Solving QSAT problems with neural MCTS
This work addresses QSAT solving, a hard computational problem, by applying neural MCTS, but it is incremental as it builds on existing AlphaZero methods and is limited to small-scale instances.
The authors tackled solving Quantified Boolean Formula Satisfaction (QSAT) problems, which are PSPACE-complete, by adapting neural Monte Carlo Tree Search (MCTS) from AlphaZero with graph neural networks, and achieved correct solutions for limited-size problems through self-play training.

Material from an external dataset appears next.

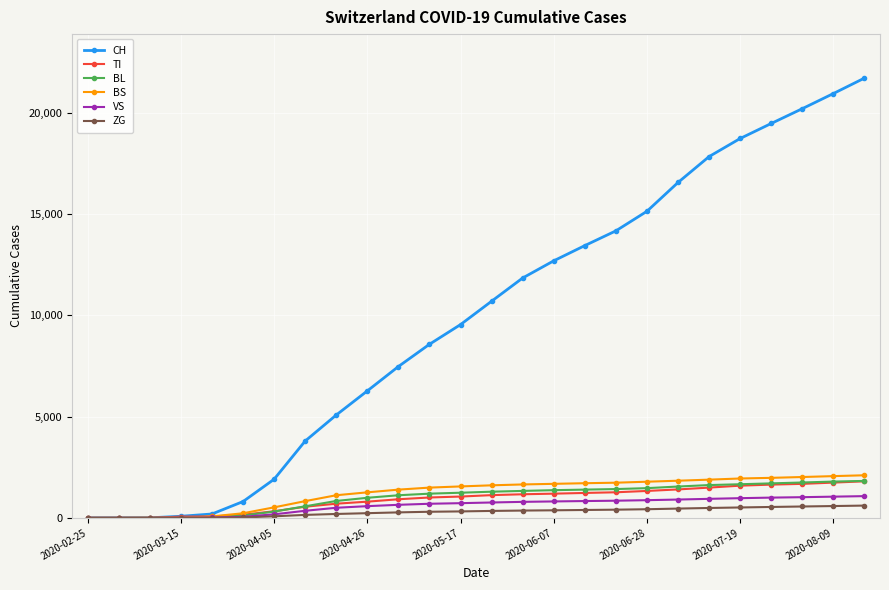

What is the highest value of the BL series?

1825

Recent achievements from AlphaZero using self-play has shown remarkable performance on several board games. It is plausible to think that self-play, starting from zero knowledge, can gradually approximate a winning strategy for certain two-player games after an amount of training. In this paper, we try to leverage the computational power of neural Monte Carlo Tree Search (neural MCTS), the core algorithm from AlphaZero, to solve Quantified Boolean Formula Satisfaction (QSAT) problems, which are PSPACE complete. Knowing that every QSAT problem is equivalent to a QSAT game, the game outcome can be used to derive the solutions of the original QSAT problems. We propose a way to encode Quantified Boolean Formulas (QBFs) as graphs and apply a graph neural network (GNN) to embed the QBFs into the neural MCTS. After training, an off-the-shelf QSAT solver is used to evaluate the performance of the algorithm. Our result shows that, for problems within a limited size, the algorithm learns to solve the problem correctly merely from self-play.